# making changes to an edited photo



## TurbodreamZ (Oct 9, 2012)

I had a few images shot in raw and edited in LR 4.2. When Exporting I saved as jpeg. Now After looking at the edited photos again I want to make some changes. When I pull the jpeg photos up in LR and make some changes in "develop" mode how do I save these changes? 

When I'm happy with the changes in develop mode and then click library, the photos go back to where they were. 

Also, how do I go about overwriting these files with the changes? When I press export it says some operations were not performed:the destination photo would replace the existing photo


----------



## clee01l (Oct 9, 2012)

If you don't care about keeping the earlier edits, all you need to do is open the same RAW file in LR in Develop.  Your adjustment sliders will be exactly in the position they were in when the JPEG was created on export.  
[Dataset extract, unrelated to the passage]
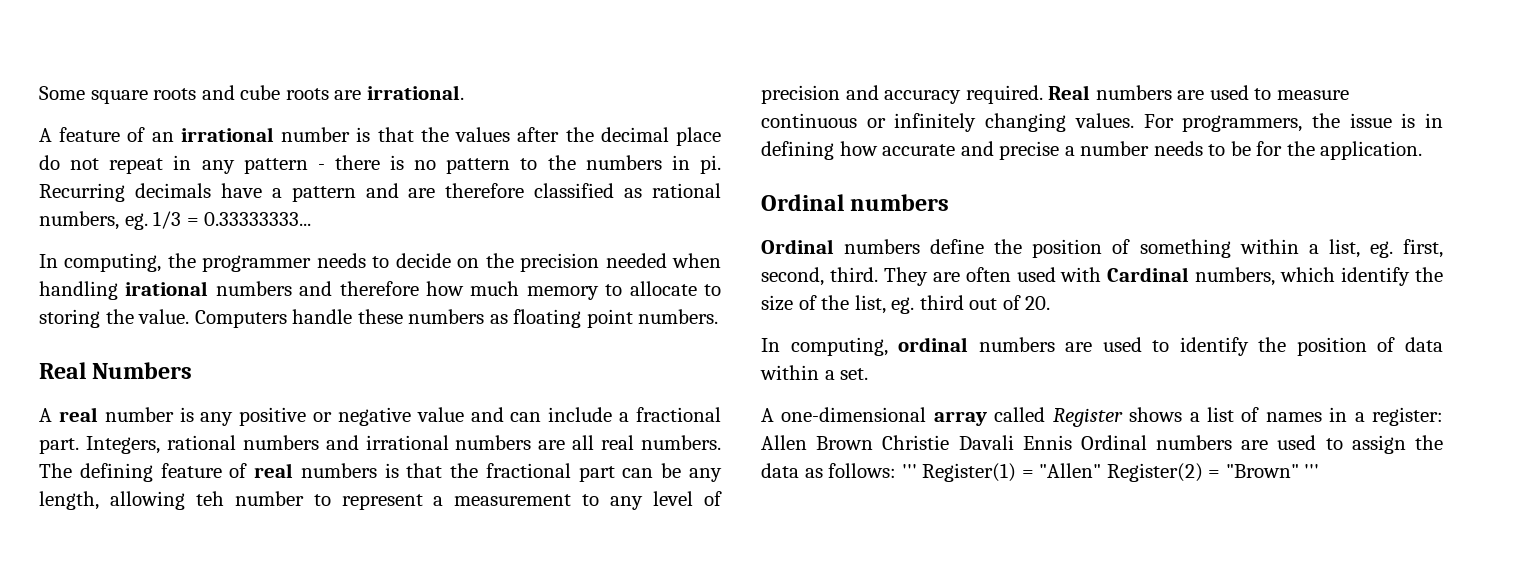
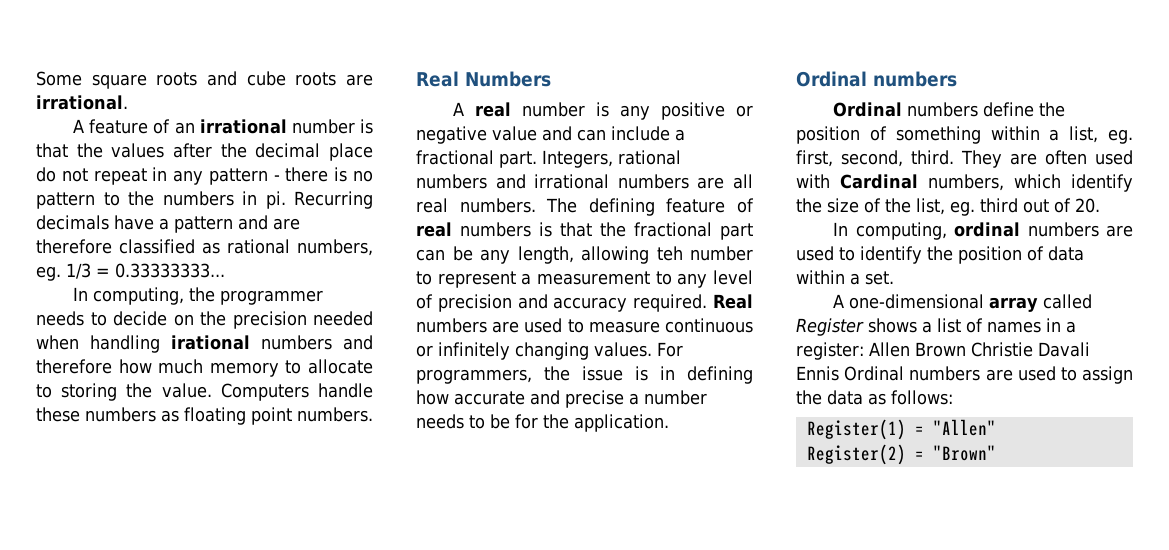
[901,464,917,478] ''' -> (953, 397) //
(1102, 470) none -> (996, 427) //
[1304,464,1320,478] ''' -> (996, 453) none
If you would like to preserve the original edit, you make a Virtual copy in LR,  The original edits are preserved and the virtual copy can contain and adjustments that you make on the original.  The original edits are a set of instructions applied to the original RAW file to produce the Exported JPEG. These instructions take up very little room in the LR catalog database. The Virtual copy begins wirg an identical set of instructions maintained as a separate record . (you can call this a fork in development) further adjustments to the Virtual Copy results in a seperated set of instructions that can be applied to the same master RAW file to produce a different exported JPEG.


----------



## Tony Jay (Oct 9, 2012)

Cletus has checkmate in one.
Nothing to add.


----------